第九層《紅樓》真本(8)
第九層 《紅樓》真本(8)
她的續句,由「嫠婦」「侍兒」「空帳」「閒屏」寫到「露濃」「霜重」,又寫到步沼登原,石奇如神鬼,木怪似虎狼——可見事故重重,情節險惡。最後,「朝光」「曙露」始透晨熹,千鳥振林,一猿啼谷,鐘鳴雞唱——這就是寶、黛一局結後,寶、湘一局的事了:
有興悲何繼,無愁意豈煩?
芳情只自遣,雅趣與誰言。
徹旦休雲倦,烹茶更細論。
到雪芹原書後半,大約這些話都可看出,其間多有雙層關合的寓意。
本文側重於從一些語詞上窺探雪芹構思上的各種巧妙聯繫,並非說雪芹是靠「典故」「觸磕」去作小說,他「靠」的主要是生活和思想。這原不須贅說,無奈有一時期繩文者有「必須」面面俱到的一條標準,不無責人以備的故習,還是在此交代一下,可免誤會。如果不致發生誤會,那我還可以再贅一點,雪芹選取中秋這個重要節日來寫黛、湘聯句,也不止一層用意,除了我上文推測的後來黛玉是死於中秋冷月寒塘之外,恐怕寶、湘異日重會也與中秋佳節有關。雪芹全書開頭是寫中秋節雨村嬌杏一段情事,而脂硯有過「以中秋詩起,以中秋詩收,又用起詩社於秋日。所歎者三春也,卻用三秋作關鍵」的揭示,這「用中秋詩收」「用三秋作關鍵」,必有重大情節與之關合,如非寶、湘會合,則又何以處此「團圓之節」?這在我看來,覺得可能即是此意,當然這只是我的思路所能及,因為在《長生殿》中昉思設計的就是雙星特使李、楊二人在中秋「團圓之節」來重會,雪芹有所借徑於此,聯繫「因麒麟伏白首雙星」而看,或者也不為無因罷。

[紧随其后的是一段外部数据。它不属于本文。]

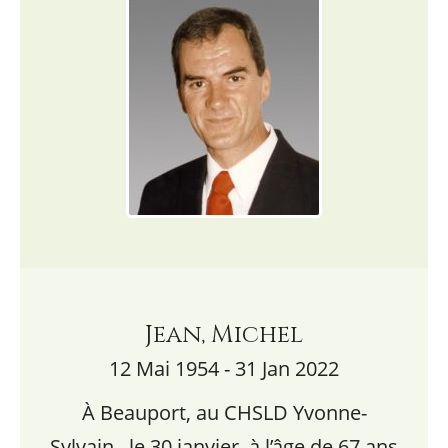
Jean, Michel
12 Mai 1954 - 31 Jan 2022
À Beauport, au CHSLD Yvonne-
Sylvain, le 30 janvier, à l’âge de 67 ans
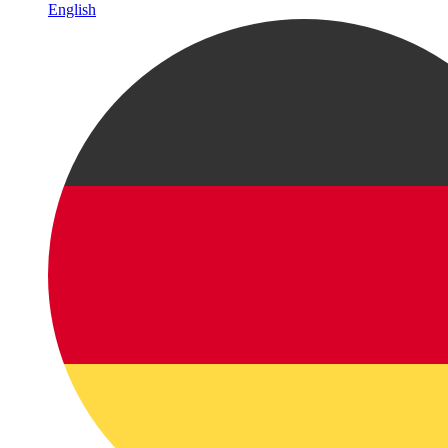
English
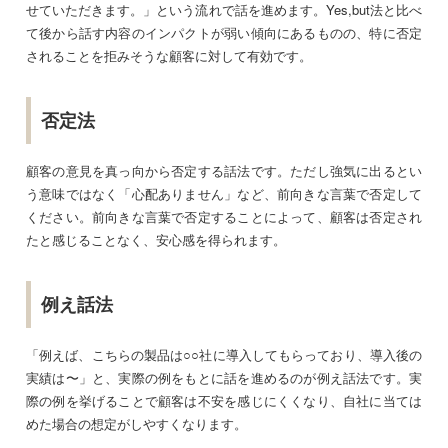
せていただきます。」という流れで話を進めます。Yes,but法と比べ
て後から話す内容のインパクトが弱い傾向にあるものの、特に否定
されることを拒みそうな顧客に対して有効です。
否定法
顧客の意見を真っ向から否定する話法です。ただし強気に出るとい
う意味ではなく「心配ありません」など、前向きな言葉で否定して
ください。前向きな言葉で否定することによって、顧客は否定され
たと感じることなく、安心感を得られます。
例え話法
「例えば、こちらの製品は○○社に導入してもらっており、導入後の
実績は〜」と、実際の例をもとに話を進めるのが例え話法です。実
際の例を挙げることで顧客は不安を感じにくくなり、自社に当ては
めた場合の想定がしやすくなります。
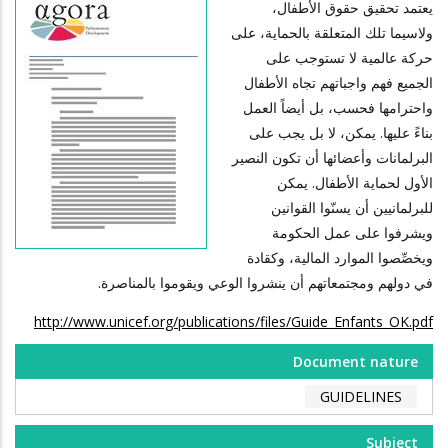
يعتمد تحقيق حقوق الأطفال،
ولاسيما تلك المتعلقة بالحماية، على
حركة عالمية لا تستوجب على
الجميع فهم واجباتهم تجاه الأطفال
واحترامها فحسب، بل أيضاً العمل
بناءً عليها. يمكن، لا بل يجب على
البرلمانات وأعضائها أن تكون النصير
الأول لحماية الأطفال. يمكن
للبرلمانيين أن يسنّوا القوانين
ويشرفوا على عمل الحكومة
ويخصِّصوا الموارد المالية، وكقادة
في دولهم ومجتمعاتهم أن ينشروا الوعي ويقوموا بالمناصرة.
http://www.unicef.org/publications/files/Guide_Enfants_OK.pdf
Document nature
GUIDELINES
Subject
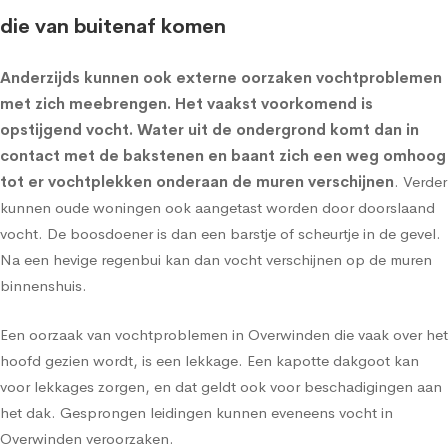
die van buitenaf komen
Anderzijds kunnen ook externe oorzaken vochtproblemen
met zich meebrengen. Het vaakst voorkomend is
opstijgend vocht
. Water uit de ondergrond komt dan in
contact met de bakstenen en baant zich een weg omhoog
tot er vochtplekken onderaan de muren verschijnen
. Verder
kunnen oude woningen ook aangetast worden door doorslaand
vocht. De boosdoener is dan een barstje of scheurtje in de gevel.
Na een hevige regenbui kan dan vocht verschijnen op de muren
binnenshuis.
Een oorzaak van vochtproblemen in Overwinden die vaak over het
hoofd gezien wordt, is een lekkage. Een kapotte dakgoot kan
voor lekkages zorgen, en dat geldt ook voor beschadigingen aan
het dak. Gesprongen leidingen kunnen eveneens vocht in
Overwinden veroorzaken.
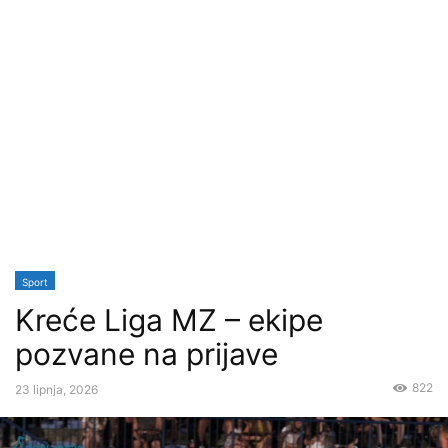
Sport
Kreće Liga MZ – ekipe
pozvane na prijave
822
23 lipnja, 2026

行文至此,未免有究心瑣末,陳義不高之嫌。但我本懷,殊不在此,實是想用這種不太沉悶的方式來提端引緒,使人注意《長生殿》與《紅樓夢》在內容方面的關係。昉思制劇,楝亭嗜曲,二人交誼,也還要提到昉思曾為楝亭的《太平樂事》作序,甚為擊賞以及楝亭為昉思說宮調之事。楝亭有贈昉思七律,我曾於《曹雪芹家世生平叢話》及《新證》中一再引錄:
惆悵江關白髮生,斷雲零雁各淒清。
稱心歲月荒唐過,垂老文章恐懼成。
禮法誰曾輕阮籍,窮愁天亦厚虞卿。
縱橫捭闔人間世,只此能消萬古情。
試看,倘若洪、曹二人毫無思想感情的交流,只憑「文壇聲氣」,這樣的詩是寫不出的。我並曾說:如將題目、作者都掩隱過,那麼我們說這首詩是題贈雪芹之作,也會有人相信。由此可見,說《紅樓夢》與《長生殿》有關係,絕不止是一些文詞現象上的事情。《長生殿》這個劇本,思想水平、精神境界,都遠遠比不上《紅樓夢》小說;但我們不應單作這樣的呆「比」,還要從思想史、文學史上的歷史關係去著眼。比如,如果沒有《金瓶梅》,從體裁上、手法上說很難一下子產生《紅樓夢》。同樣道理,從思想上說,那雖然複雜得多,但是如果只有臨川四夢,而沒有《長生殿》在前,那就也不容易一下子產生《紅樓夢》。昉思在《傳概》中寫道:
今古情場,問誰個真心到底?但果有精誠不散,終成連理。萬里何愁南共北,兩心那論生和死。笑人間兒女悵緣慳——無情耳!感金石,回天地。昭白日,垂青史。看臣忠子孝,總由情至。先聖不曾刪鄭、衛,吾儕取義翻宮徵(zhǐ)。借太真外傳譜新詞:情而已。(《滿江紅》)
從這裡,既可以看出昉思、雪芹在思想上的不同,又可以看出兩人創作上的淵源關係。昉思定稿於康熙二十七年(1688);雪芹則在乾隆前期是他創作的歲月,卒於1764年。昉思身遭天倫之變,不見容於父母,處境極為坎。兩人不無相似之處,相隔一朝,後先相望。《長生殿》由於康熙朝滿漢大臣黨爭之禍,遭了廢黜,掀起一場風波,雪芹豈能不知其故。種種因緣,使雪芹對它發生了興趣,引起他的深思,對他創作小說起了一定的作用,是有跡可尋的。理解《紅樓夢》,把它放在「真空」裡,孤立地去看事情,不是很好的辦法,還得看看它的上下前後左右,當時都是怎樣一個情形,四周都有哪些事物,庶幾可望於接近正確。提《長生殿》,其實也只是一個比較方便的例子而已。
《紅樓》別境紀真芹
我撰此文,是為紀念曹雪芹逝世220週年而作,因此講的應該是雪芹的書文,雪芹的意旨,而不能是別人的什麼。但是目前一般讀者仍然誤以為流行的百二十回本就能「代表」雪芹的真正原意,因而總是有一個「寶、黛愛情悲劇」總結局橫亙在胸臆之間,牢不可破——殊不知這並不是雪芹本來的思想和筆墨。寶、黛之間有愛情,並且其後來帶有悲劇性,這是不虛的,可是那又遠遠不是像程刊本的偽續後四十回裡所「改造」的那樣子,一點兒也不是。
那麼,雪芹原書的構思佈局,才情手筆,又是什麼樣的呢?且聽我略陳一二。不過也先要表明:雪芹原書八十回後,早被銷毀了,如今只能根據多種線索推考。推考就容或不盡精確,不盡得實。但無論如何,也比偽續的那一種「模式」是大大的不同,判若黑白之分了;不管多麼不夠精確,也足供參考、想像、思索。所以我所要講的,是《紅樓夢》的另一種境界,全不與相沿已久的(被偽續所欺蒙的)印象相似。題作「《紅樓》別境」的意思,即此可曉了。